New York state law says it's illegal to remove a shopping cart from the premises or parking lot of a retail establishment and alter or deface it without the owner's consent. Fines for a single violation can amount to as much as $100.

Asked if most Idiotarod carts were stolen, Smith told us, "They're not necessarily illegally obtained. 

Once you’re looking, you’ll see free-range carts on the street all the time.”

But one team of teenagers did successfully ask a grocery store manager for permission to borrow a cart for the race, she said. 

► Organizers are hoping that at least 20 teams will compete this year.

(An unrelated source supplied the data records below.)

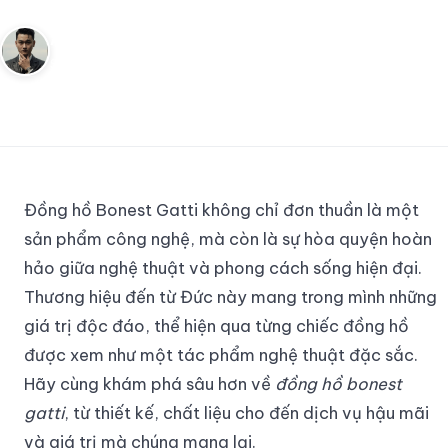
Andy
6 tháng 11, 2024
8
phút đọc
Sáng lập Kudomax · Review thực tế
Đồng hồ Bonest Gatti không chỉ đơn thuần là một
sản phẩm công nghệ, mà còn là sự hòa quyện hoàn
hảo giữa nghệ thuật và phong cách sống hiện đại.
Thương hiệu đến từ Đức này mang trong mình những
giá trị độc đáo, thể hiện qua từng chiếc đồng hồ
được xem như một tác phẩm nghệ thuật đặc sắc.
Hãy cùng khám phá sâu hơn về
đồng hồ bonest
gatti
, từ thiết kế, chất liệu cho đến dịch vụ hậu mãi
và giá trị mà chúng mang lại.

Aspiring racers were expected to submit their participant request forms by Thursday at midnight. This year's qualification questionnaire poses such questions as, "What is the total number of Celine Dion albums owned by your team?", "What is the weight of your cart in Websters?" (we think that's Webster's Dictionaries) and "If a = Nickleback, b=Blink 182 and c= Coolio, what is 2a*b - 4c?"

Each team requires a name, a captain, a cart, and at least five members. Teams have an average of six to 10 members, and their ranks tend to swell over consecutive years, Smith said: "The more times you do it the more you have an entourage and production, and we are all about production and showmanship.”

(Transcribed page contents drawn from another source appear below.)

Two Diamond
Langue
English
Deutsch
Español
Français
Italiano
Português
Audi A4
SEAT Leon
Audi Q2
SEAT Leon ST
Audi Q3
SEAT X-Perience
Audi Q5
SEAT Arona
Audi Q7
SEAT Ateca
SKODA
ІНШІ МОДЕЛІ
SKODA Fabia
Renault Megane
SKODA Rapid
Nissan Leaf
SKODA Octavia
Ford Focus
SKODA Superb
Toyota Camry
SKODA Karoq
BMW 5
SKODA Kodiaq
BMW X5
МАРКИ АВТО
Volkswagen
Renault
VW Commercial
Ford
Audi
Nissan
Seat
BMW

It's custom for teams to decorate their carts according to a unique theme.

Winning this race has nothing to do with speed — it's all about enthusiasm, creativity, and...bribery.

The Idiotarod has no prescribed route; competitors choose their own between "checkpoints" where they're submitted to various tests and trials administered by monitors wearing lab coats. 

"My checkpoint tends to really go with the laboratory testing theme, so in the past we’ve done pricking fingers and taking blood sample, we’ve done things like tongue [depressors]," Smith said. Last year, Smith's team measured contestants' body parts — "in a G-rated way," she added — to see if they were proportionate according to certain ideal measurements. 

Teams that complete checkpoint tasks with good humor advance to the next stop and eventually the finish line. 

While most ethical contest frown on bribes, the Idiotarod encourages competitors to ply checkpoint monitors and judges with those of the adult-beverage variety. One year, a team dressed up as a chess set even handed out compact boxes containing travel sets of the board game.

► Idiotarod judges award all kinds of prizes — not just "Best in Show" or "Best Bribery."

For Smith, standout teams from past years, the kinds meriting a "Best in Show" accolade, include "Team Danger Zone," manned by military pilots from the 1986 film "Top Gun," "Remus vs. Romulus," guarded by two battalions of Roman guards, and "Thomas the Train Wreck," pushed along by a crew of fallen storybook characters.

But judges have also created new categories for carts that defies classification, like "Pee Wee's Playcart."

A tribute to the children's TV show "Pee-wee's Playhouse," the Playcart earned an award for the nostalgia it inspired.

Organizers destroy carts at the event's after-party as if they were cars in a demolition derby.

Idiotarod coordinators decided they would destroy all evidence of their merrymaking after the inaugural race, when carts were abandoned in a park and the city's Department of Sanitation called to complain, Smith said.

In 2013, organizers used a "cart-a-pult" to fling the carts against a wall, collecting the scrap metal for donation, Smith said.

In 2015, they crushed the carts with forklifts.